AFP/Abidjan


Former Ivory Coast president Laurent Gbagbo’s ex-budget minister yesterday called allegations that he robbed banks during his country’s 2011 post-election crisis politically motivated as he took the stand to fight his extradition from Ghana.
Justin Kone Katinan, who fled to neighbouring Ghana during the conflict, said current Ivory Coast President Alassane Ouattara was orchestrating the charges against him.
Extradition proceedings have been under way for months against Katinan, who has acted as Gbagbo’s spokesman since the former Ivorian strongman’s arrest.
“He decided to put pressure to Ghanaian government authority to arrest me,” Katinan said, referring to Ouattara. “I think that this... is only a political case.”
Katinan is charged with 20 counts of conspiracy to rob and robbery. Prosecutors in Ivory Coast allege he robbed a series of banks in the commercial capital Abidjan to help keep afloat Gbagbo’s government, which was crippled by sanctions after he refused to cede power after losing the 2010 vote to Ouattara.
Katinan was arrested last August after returning from South Africa to Ghana. In the hearing yesterday, he said he was in South Africa at the invitation of former South African president Thabo Mbeki, who invited Katinan to his foundation.
Katinan said he also met with Nkosazana Dlamini-Zuma, who had been elected chairwoman of the African Union.
“I am the spokesman of President Gbagbo, who has been in jail since 11 April 2011. He needs to defend his interests,” Katinan said.

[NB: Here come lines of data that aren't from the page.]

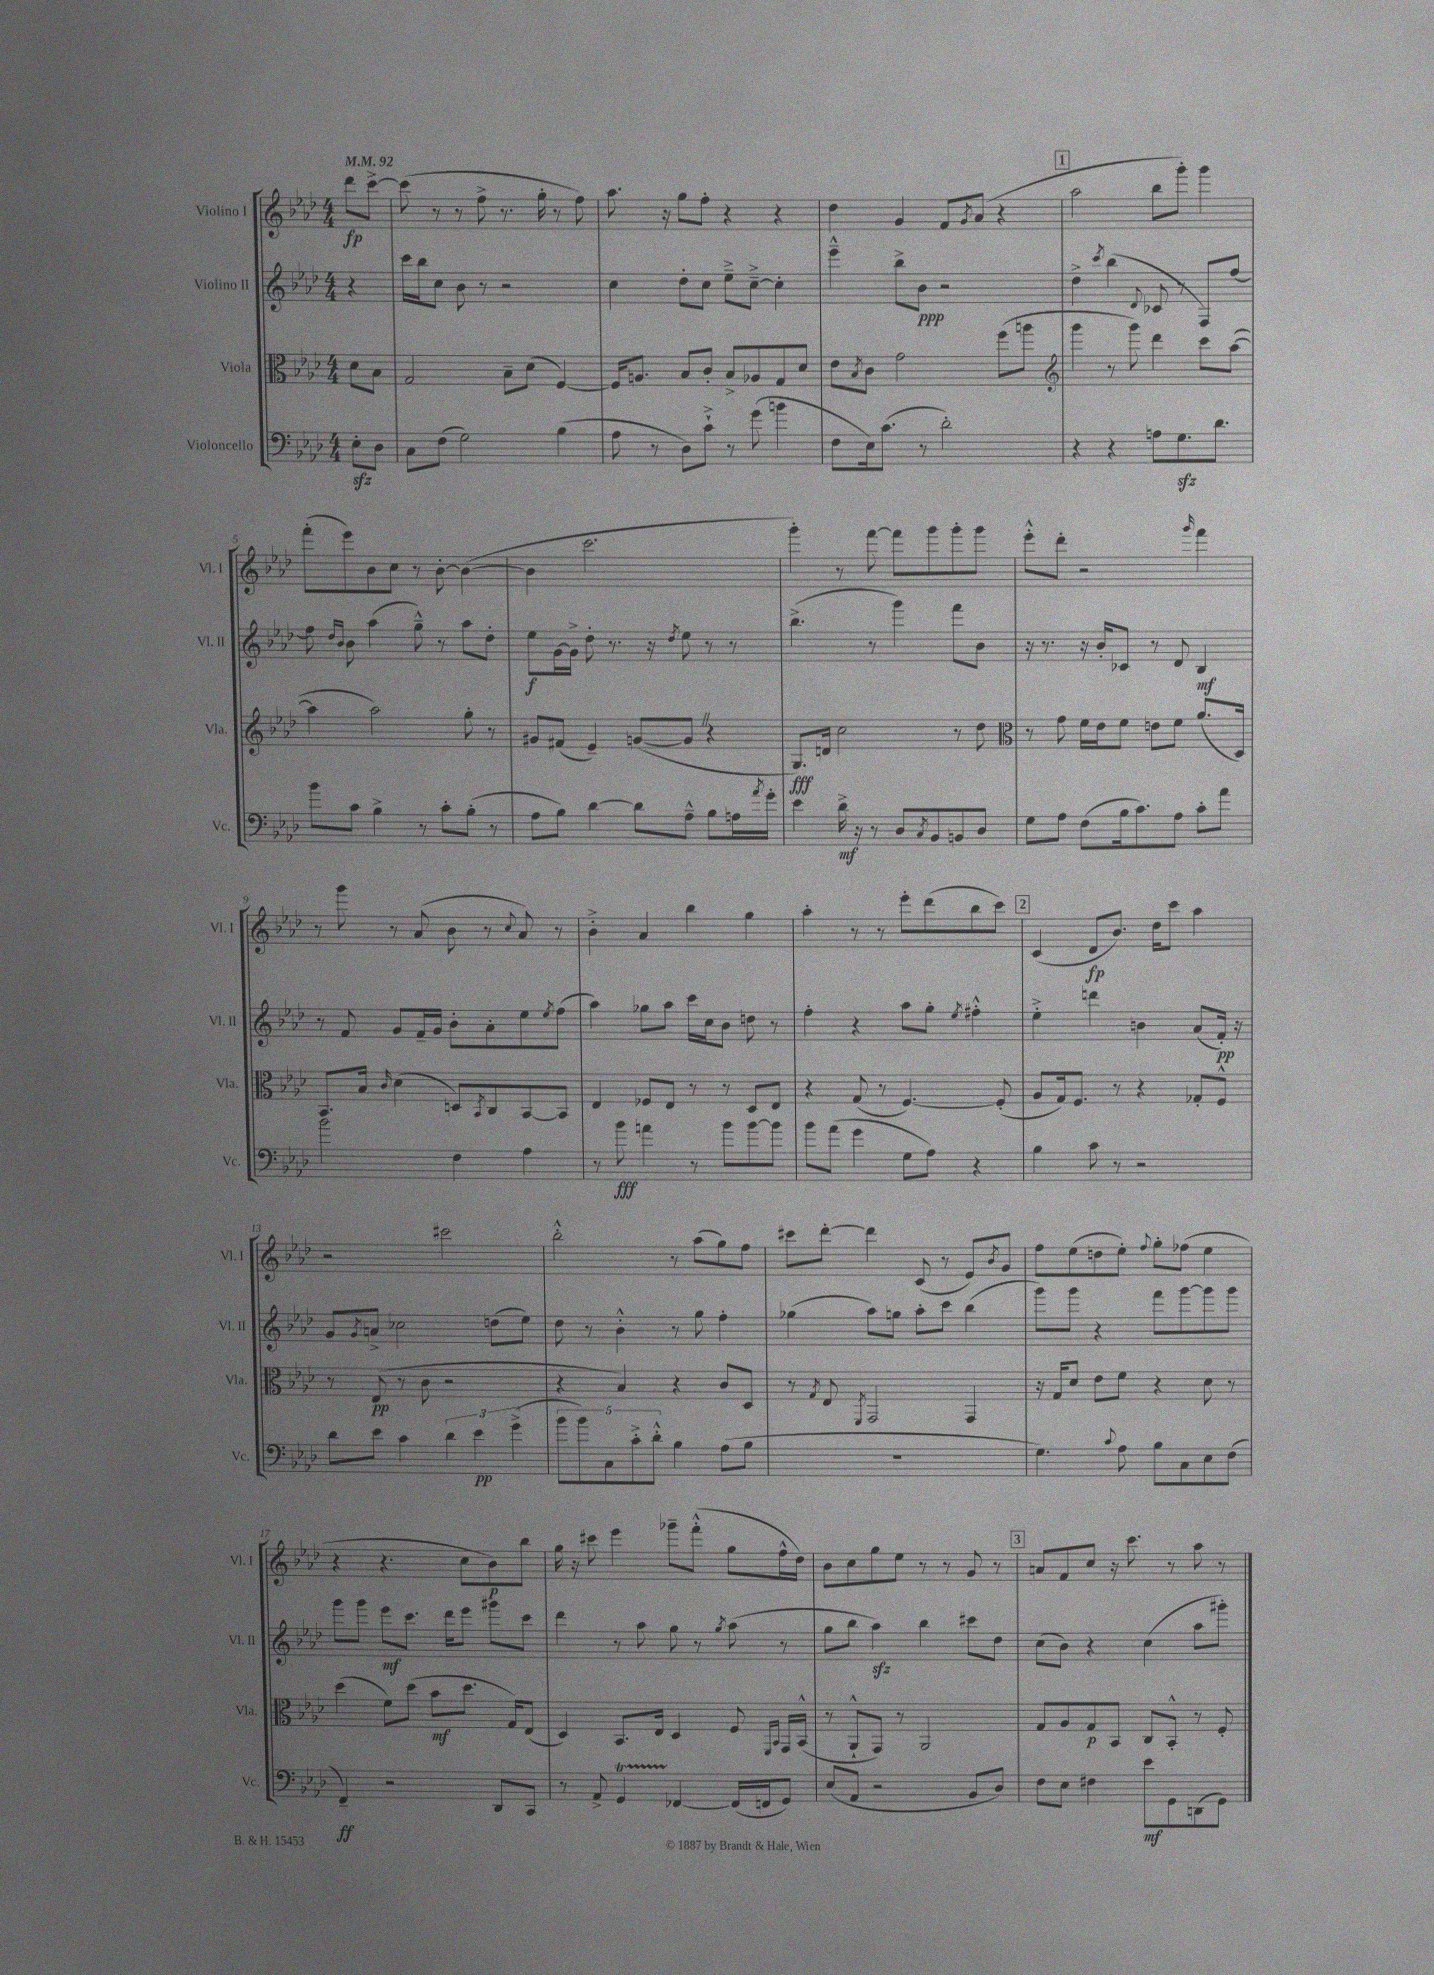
<<
\new StaffGroup <<
\new Staff = "s0" \with { instrumentName = "Violino I" shortInstrumentName = "Vl. I" } {
    \clef treble \key aes \major \numericTimeSignature \time 4/4 \partial 4 \tempo 4 = 92
    des'''8\fp c'''8~-> |
    c'''8( r8 r8 f''8-> r8. g''16-. r8 f''8) |
    aes''8. r16 g''8 f''8-. r4 r4 |
    des''4 g'4 f'8 \acciaccatura { g'8 } aes'8( r4 |
    \mark \markup { \box "1" } aes''2 bes''8 g'''8-.) g'''4 |
    f'''8-.( ees'''8) bes'8 c''8 r8 bes'8~-. bes'4~( |
    bes'4 c'''2. |
    g'''4-.) r8 f'''8~ f'''8 g'''8 g'''8-. g'''8 |
    ees'''8-.-^ des'''8-. r2 \grace { g'''16 } f'''4 |
    r8 g'''8 r8 aes'8( bes'8 r8 \appoggiatura { c''8 } aes'8) r8 |
    bes'4-.-> aes'4 bes''4 g''4 |
    aes''4-. r8 r8 ees'''8-. des'''8( bes''8 c'''8) |
    \mark \markup { \box "2" } c'4( des'8\fp bes'8.) des''16 c'''8 aes''4 |
    r2 cis'''2 |
    bes''2-.-^ r8 aes''8( g''8) f''8 |
    cis'''8 des'''8~-. des'''4 c'8( r8 ees'8) \acciaccatura { bes'8 } g'8 |
    f''8 ees''8( d''8 ees''8-.) \appoggiatura { f''8 } g''8-. fes''8( ees''4 |
    r4 r4. c''8 bes'8\p) bes''8 |
    g''16 r16 cis'''8 ees'''4 ges'''8-- f'''8-.-^( g''8 f''16-^ des''16) |
    bes'8 c''8 g''8 ees''8 r8 r8 g'8 r8 |
    \mark \markup { \box "3" } a'8 f'8 c''8 r16 c'''8. r8 aes''8 r8 \bar "|." |
}
\new Staff = "s1" \with { instrumentName = "Violino II" shortInstrumentName = "Vl. II" } {
    \clef treble \key aes \major \numericTimeSignature \time 4/4 \partial 4
    r4 |
    c'''16 bes''16 c''8 bes'8 r8 r2 |
    c''4 des''8-. c''8 ees''8---> c''8~---> c''4-. |
    ees'''4---^ bes''8-> bes'8\ppp r2 |
    \mark \markup { \box "1" } des''4-> \acciaccatura { c'''8 } bes''4( \appoggiatura { des'8 } ces'8 r8 f8) f''8~ |
    f''8 \grace { des''16 bes'16 } bes'8 aes''4( g''8---^) r8 aes''8 des''8-. |
    ees''8\f g'16~ g'16-> des''8-. r8. r16 \acciaccatura { des''8 } ees''8 r8 r8 |
    bes''4.->( r8 g'''4) f'''8 bes'8 |
    r16 r8. r16 bes'16-. ces'8 r8 des'8 bes4\mf |
    r8 f'8 g'8 f'16-- g'16 bes'8-. aes'8-. ees''8 \acciaccatura { ees''8 } f''8( |
    aes''4) ges''8 aes''8 c'''16 c''16 bes'8 d''8 r8 |
    f''4-. r4 aes''8 g''8-. \acciaccatura { ees''8 } fis''4-.-^ |
    \mark \markup { \box "2" } ees''4-.-> d'''4 b'4 aes'8( f'16-.\pp) r16 |
    g'8 \acciaccatura { g'8 } a'8-> ces''2 d''8( ees''8) |
    des''8 r8 bes'4-.-^ r8 g''8 f''4-. |
    ges''4( aes''8) g''8 aes''8-. c'''8 bes''4( |
    g'''8) g'''8 r4 f'''8 g'''8~ g'''8 g'''8 |
    g'''8 g'''8 ees'''8\mf c'''8. des'''16 ees'''8 gis'''8 c'''8 |
    des'''4 r8 aes''8 g''8 r8 \acciaccatura { g''8 } aes''8( r8 |
    g''8 bes''8 aes''4\sfz) bes''4 cis'''8 des''8 |
    \mark \markup { \box "3" } c''8( bes'8) r4 c''4( aes''8 gis'''8-.) \bar "|." |
}
\new Staff = "s2" \with { instrumentName = "Viola" shortInstrumentName = "Vla." } {
    \clef alto \key aes \major \numericTimeSignature \time 4/4 \partial 4
    des'8 bes8 |
    g2 bes8-- des'8( f4~) |
    f16 a8. bes8 c'8-. bes8-> aes8 g8 des'8 |
    ees'8 \acciaccatura { bes8 } c'8 g'2 f''8( a''8 |
    \mark \markup { \box "1" } \clef treble g'''4 r8 g'''8) des'''4 c'''8 aes''8~( |
    aes''4 aes''2) g''8-. r8 |
    gis'8 fis'8( ees'4--) g'8~( g'8 \once \override BreathingSign.text = \markup { \musicglyph "scripts.caesura.straight" } \breathe r4 |
    g8.\fff) d'16 c''2 r8 des''8 |
    \clef alto r8 g'8 f'16 ees'16 f'8 e'8 f'8 aes'8.( des16) |
    bes,8. bes16 \grace { c'16 } des'4( d8) \acciaccatura { bes,8 } c8 bes,8~ bes,8 |
    ees4 fes8 ees8 r8 r8 des8 ees8 |
    r4 g8( r8 f4.~) f8-.( |
    \mark \markup { \box "2" } aes8 g16) f8. r8 r4 ges8-. f8-^ |
    r8 ees8\pp( r8 c'8 r2 |
    r4 bes4) r4 c'8 des8 |
    r8 \acciaccatura { g8 } ees8 \acciaccatura { f,8 } g,2 g,4 |
    r16 g16 des'8 ees'8 f'8 r4 des'8 r8 |
    des''4( f'8) des''8( bes'8\mf des''8. g16) ees8( |
    des4) bes,8. ees16 des4 f8 \grace { f,16 bes,16 } g,16 bes,16-^( |
    r8 aes,8-!-^ g,8) r8 aes,2 |
    \mark \markup { \box "3" } g8 aes8 g8\p bes,8 c8 bes,8-.-^ r8 f8-. \bar "|." |
}
\new Staff = "s3" \with { instrumentName = "Violoncello" shortInstrumentName = "Vc." } {
    \clef bass \key aes \major \numericTimeSignature \time 4/4 \partial 4
    ees8-.\sfz des8 |
    c8 f8( g2) bes4( |
    aes8 r8 des8) c'8-!-> r8 g'8( b'4 |
    f8 ees16) c'8.( r8 des'2-.) |
    \mark \markup { \box "1" } r4 r4 a8 g8.\sfz des'8. |
    bes'8 c'8 bes4-> r8 c'8-. bes8-.( r8 |
    aes8 bes8) des'4~ des'8 aes8---^ bes8 a16 \acciaccatura { aes'8 } g'16-. |
    ees'4 des'16->\mf r16 r8 des8 \acciaccatura { c8 } bes,8 b,8 des8 |
    g8 aes8 f8( bes16 c'8.) aes8 c'8-. aes'8 |
    bes'2 f4 aes4 |
    r8 bes'8\fff a'4 r8 bes'8 bes'8~ bes'8 |
    bes'8 aes'8( g'4 g8 aes8) r4 |
    \mark \markup { \box "2" } bes4 c'8 r8 r2 |
    des'8 ees'8 c'4 \tuplet 3/2 { des'4 ees'4\pp g'4->( } |
    \tuplet 5/4 { bes'8 bes'8) c8 c'8-.-> des'8-.-^ } bes4 aes8( bes8 |
    R1 |
    g4.) \appoggiatura { c'8 } aes8 bes8 c8 ees8 f8( |
    f,4--\ff) r2 des,8 c,8 |
    r8 aes,8-> g,4\startTrillSpan fes,4~\stopTrillSpan fes,16( f,16 g,8) |
    ees8( aes,8 r2 bes,8 des8) |
    \mark \markup { \box "3" } f8 ees8 fis4 ees'8\mf g,8 d,8( g,8) \bar "|." |
}
>>
>>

Katinan responded to the allegations by saying that he had carried out a court order to reopen two of the country’s largest banks, which had been shuttered during the crisis by a French decree. He said public servants could not access their money while the two banks were closed, and ordered the police and prosecutor to reopen the branches, though he was not at the banks himself.